● **Source text**:
Can I just ask a question rather than officially abstaining? What would happen to an entry like 傻B under this rule? Is it in durably-archived Chinese dictionaries? Fugyoo 00:54, 24 October 2011 (UTC)

傻B is a Chinese invention, a slang term, same as the "official" form: 傻屄. It may be harder to find the citations for some slang words but I don't know any Chinese editors who are pushing to remove ALL words containing Roman letters, like AA制, only when it's a mixed language. There was only one editor who wanted to force entries like "Hyde公园" (you know who). --Anatoli 01:09, 24 October 2011 (UTC)
傻B is citable, so I don't see any problem there.
But these rules don't go by citations, they go by presence in dictionaries. It seems like there is a lot of potential for collateral damage. Fugyoo 17:35, 24 October 2011 (UTC)

● **Given data**:
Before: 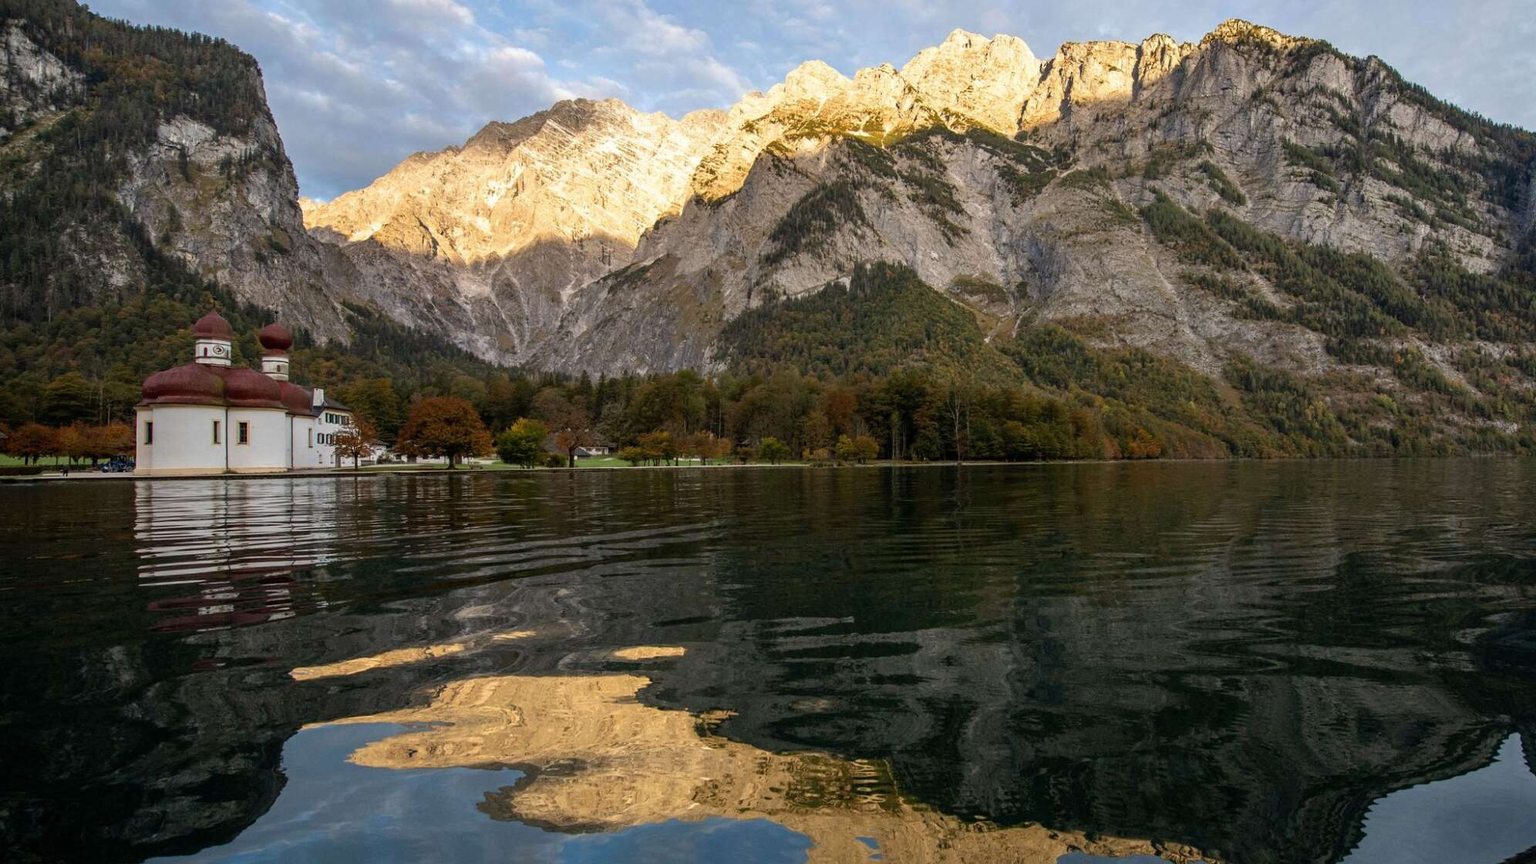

● **Challenges**:
A) Reproduce the Chinese slang discussion from the words "Can I just ask" through the words "any problem there.", changing "slang term" to "colloquial term".
B) In the Chinese slang discussion, what is given as the "official" form of 傻B?

● **Problem solutions**:
A)
Can I just ask a question rather than officially abstaining? What would happen to an entry like 傻B under this rule? Is it in durably-archived Chinese dictionaries? Fugyoo 00:54, 24 October 2011 (UTC)

傻B is a Chinese invention, a colloquial term, same as the "official" form: 傻屄. It may be harder to find the citations for some slang words but I don't know any Chinese editors who are pushing to remove ALL words containing Roman letters, like AA制, only when it's a mixed language. There was only one editor who wanted to force entries like "Hyde公园" (you know who). --Anatoli 01:09, 24 October 2011 (UTC)
傻B is citable, so I don't see any problem there.

B) 傻屄